Lledó se enfrenta, de nuevo, a restricciones en el uso del agua de boca. Según ha explicado la alcaldesa del municipio, María Teresa Crivillé, el agua almacenada en la nueva balsa lateral presenta niveles de materia orgánica que desaconsejan su consumo directo por lo que desde el viernes los bomberos de la DPT están suministrando agua a la población. «Tenemos terminada totalmente la balsa lateral con 11 millones de litros pero este agua que ha estado almacenada más de dos años ha desarrollado algo de materia orgánica», señala la alcaldesa. Por ello, se ha optado por seguir el criterio técnico y adoptar medidas preventivas.
Desde el viernes, los bomberos se sitúan cada mañana entre las 10.30 y las 11.30 horas a la entrada del pueblo, junto a la parada del autobús, para distribuir agua potable entre los vecinos, que deben ir con garrafas para que se las llenen. «Durante esta hora llenan las garrafas de agua para beber, y para los demás menesteres, bien sean lavadoras o baños, el agua es buena, no es mala», indicó Crivillé.
El problema se origina en parte por la falta de capacidad de almacenamiento del depósito habitual. «Cuando el agua del río baja turbia, como ha ocurrido con estas tormentas, no la podemos consumir con inmediatez y nos quedamos colgados», explicó la alcaldesa. Como medida a medio plazo, se contempla vaciar la balsa, limpiarla y comenzar a llenarla de nuevo en septiembre, aprovechando los nuevos caudales del río.
Alerta meteorológica y pregón urgente
A la situación del agua de boca, se suma la alerta roja decretada por la Agencia Estatal de Meteorología debido a previsiones de lluvias intensas en la zona.
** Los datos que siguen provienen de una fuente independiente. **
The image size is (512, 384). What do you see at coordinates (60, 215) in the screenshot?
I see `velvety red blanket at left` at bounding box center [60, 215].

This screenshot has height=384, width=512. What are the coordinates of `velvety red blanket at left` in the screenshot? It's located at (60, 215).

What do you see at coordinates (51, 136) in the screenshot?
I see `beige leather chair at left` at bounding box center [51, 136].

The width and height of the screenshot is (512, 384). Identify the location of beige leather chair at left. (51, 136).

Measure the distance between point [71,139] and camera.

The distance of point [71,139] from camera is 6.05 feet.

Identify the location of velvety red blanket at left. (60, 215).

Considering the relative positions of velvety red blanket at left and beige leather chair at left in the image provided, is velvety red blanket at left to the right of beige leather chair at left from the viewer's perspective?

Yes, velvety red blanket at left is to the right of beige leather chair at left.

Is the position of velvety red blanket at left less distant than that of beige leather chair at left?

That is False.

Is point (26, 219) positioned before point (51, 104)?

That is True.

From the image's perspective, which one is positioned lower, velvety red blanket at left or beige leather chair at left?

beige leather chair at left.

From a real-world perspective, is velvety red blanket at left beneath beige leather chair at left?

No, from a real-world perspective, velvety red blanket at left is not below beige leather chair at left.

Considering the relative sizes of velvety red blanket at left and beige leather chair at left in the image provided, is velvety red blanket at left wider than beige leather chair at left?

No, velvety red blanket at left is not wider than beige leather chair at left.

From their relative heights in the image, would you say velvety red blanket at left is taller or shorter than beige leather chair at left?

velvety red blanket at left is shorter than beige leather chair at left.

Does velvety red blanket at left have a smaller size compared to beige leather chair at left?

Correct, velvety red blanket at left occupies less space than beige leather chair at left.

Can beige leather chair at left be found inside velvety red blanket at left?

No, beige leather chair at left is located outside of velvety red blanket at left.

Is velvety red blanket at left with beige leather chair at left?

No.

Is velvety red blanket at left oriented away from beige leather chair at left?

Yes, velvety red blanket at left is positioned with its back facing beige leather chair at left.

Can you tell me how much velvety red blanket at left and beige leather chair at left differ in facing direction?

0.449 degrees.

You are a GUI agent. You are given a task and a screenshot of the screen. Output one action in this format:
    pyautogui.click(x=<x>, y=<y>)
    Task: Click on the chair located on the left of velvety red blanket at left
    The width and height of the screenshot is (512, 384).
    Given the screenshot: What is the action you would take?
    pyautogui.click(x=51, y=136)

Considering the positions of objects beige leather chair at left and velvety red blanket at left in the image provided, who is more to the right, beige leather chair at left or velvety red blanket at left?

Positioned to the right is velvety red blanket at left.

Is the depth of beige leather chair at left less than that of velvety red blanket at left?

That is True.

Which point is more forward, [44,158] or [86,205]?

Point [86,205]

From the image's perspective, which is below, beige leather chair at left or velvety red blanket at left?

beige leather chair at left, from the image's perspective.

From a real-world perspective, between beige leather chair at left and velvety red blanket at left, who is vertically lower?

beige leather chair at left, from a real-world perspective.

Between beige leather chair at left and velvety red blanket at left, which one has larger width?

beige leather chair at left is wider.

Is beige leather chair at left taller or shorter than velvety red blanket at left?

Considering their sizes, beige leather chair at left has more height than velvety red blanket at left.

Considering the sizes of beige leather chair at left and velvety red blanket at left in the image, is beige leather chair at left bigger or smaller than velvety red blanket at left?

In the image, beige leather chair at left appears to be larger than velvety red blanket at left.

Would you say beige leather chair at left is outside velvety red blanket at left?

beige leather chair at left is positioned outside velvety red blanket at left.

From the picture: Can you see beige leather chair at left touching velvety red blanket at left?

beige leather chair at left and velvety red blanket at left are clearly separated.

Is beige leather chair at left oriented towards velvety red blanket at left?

El Ayuntamiento ha emitido un pregón para advertir a la población de los posibles riesgos. «Se habla de 80 a 100 litros que podrían caer, y eso es una cantidad importante», ha señalado Crivillé. «El pregón lo hemos hecho hace media hora, tan pronto nos han avisado».
Aunque la alcaldesa ha precisado que «Lledó no es un lugar problemático, porque es un pueblo con cuestas y el agua baja rápidamente», sí ha subrayado la necesidad de precaución. «Es bueno aconsejar a la gente que no haga viajes innecesarios, que no se acerque a ríos, a barrancos, a zonas inundables. Más vale prevenir que curar», ha concluido.